=== SOURCE RECORDS ===

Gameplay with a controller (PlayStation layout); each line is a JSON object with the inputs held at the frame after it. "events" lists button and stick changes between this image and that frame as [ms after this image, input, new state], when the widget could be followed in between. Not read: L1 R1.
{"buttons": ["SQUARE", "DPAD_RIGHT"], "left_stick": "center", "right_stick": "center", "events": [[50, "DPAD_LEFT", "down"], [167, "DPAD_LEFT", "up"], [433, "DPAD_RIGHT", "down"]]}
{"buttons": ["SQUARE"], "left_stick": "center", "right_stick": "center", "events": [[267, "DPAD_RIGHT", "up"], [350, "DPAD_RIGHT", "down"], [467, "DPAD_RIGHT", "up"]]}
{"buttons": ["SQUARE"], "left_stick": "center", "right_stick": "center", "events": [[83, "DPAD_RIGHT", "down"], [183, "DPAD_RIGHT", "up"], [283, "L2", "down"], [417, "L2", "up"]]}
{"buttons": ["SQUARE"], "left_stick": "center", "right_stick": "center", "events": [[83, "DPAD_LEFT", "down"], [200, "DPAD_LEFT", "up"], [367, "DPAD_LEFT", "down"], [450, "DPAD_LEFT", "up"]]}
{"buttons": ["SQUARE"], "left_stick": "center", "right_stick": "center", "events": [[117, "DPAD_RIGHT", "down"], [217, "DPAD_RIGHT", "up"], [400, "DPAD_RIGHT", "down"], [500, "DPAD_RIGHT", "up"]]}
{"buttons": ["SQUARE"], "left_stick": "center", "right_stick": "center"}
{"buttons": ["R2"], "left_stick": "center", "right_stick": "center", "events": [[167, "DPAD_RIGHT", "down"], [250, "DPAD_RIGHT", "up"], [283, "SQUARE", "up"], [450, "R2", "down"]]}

=== EXERCISE INSTRUCTIONS ===
The response must contain every entry, each one identical to the original.

=== RESPONSE FOR THIS EXERCISE ===
Gameplay with a controller (PlayStation layout); each line is a JSON object with the inputs held at the frame after it. "events" lists button and stick changes between this image and that frame as [ms after this image, input, new state], when the widget could be followed in between. Not read: L1 R1.
{"buttons": ["SQUARE", "DPAD_RIGHT"], "left_stick": "center", "right_stick": "center", "events": [[50, "DPAD_LEFT", "down"], [167, "DPAD_LEFT", "up"], [433, "DPAD_RIGHT", "down"]]}
{"buttons": ["SQUARE"], "left_stick": "center", "right_stick": "center", "events": [[267, "DPAD_RIGHT", "up"], [350, "DPAD_RIGHT", "down"], [467, "DPAD_RIGHT", "up"]]}
{"buttons": ["SQUARE"], "left_stick": "center", "right_stick": "center", "events": [[83, "DPAD_RIGHT", "down"], [183, "DPAD_RIGHT", "up"], [283, "L2", "down"], [417, "L2", "up"]]}
{"buttons": ["SQUARE"], "left_stick": "center", "right_stick": "center", "events": [[83, "DPAD_LEFT", "down"], [200, "DPAD_LEFT", "up"], [367, "DPAD_LEFT", "down"], [450, "DPAD_LEFT", "up"]]}
{"buttons": ["SQUARE"], "left_stick": "center", "right_stick": "center", "events": [[117, "DPAD_RIGHT", "down"], [217, "DPAD_RIGHT", "up"], [400, "DPAD_RIGHT", "down"], [500, "DPAD_RIGHT", "up"]]}
{"buttons": ["SQUARE"], "left_stick": "center", "right_stick": "center"}
{"buttons": ["R2"], "left_stick": "center", "right_stick": "center", "events": [[167, "DPAD_RIGHT", "down"], [250, "DPAD_RIGHT", "up"], [283, "SQUARE", "up"], [450, "R2", "down"]]}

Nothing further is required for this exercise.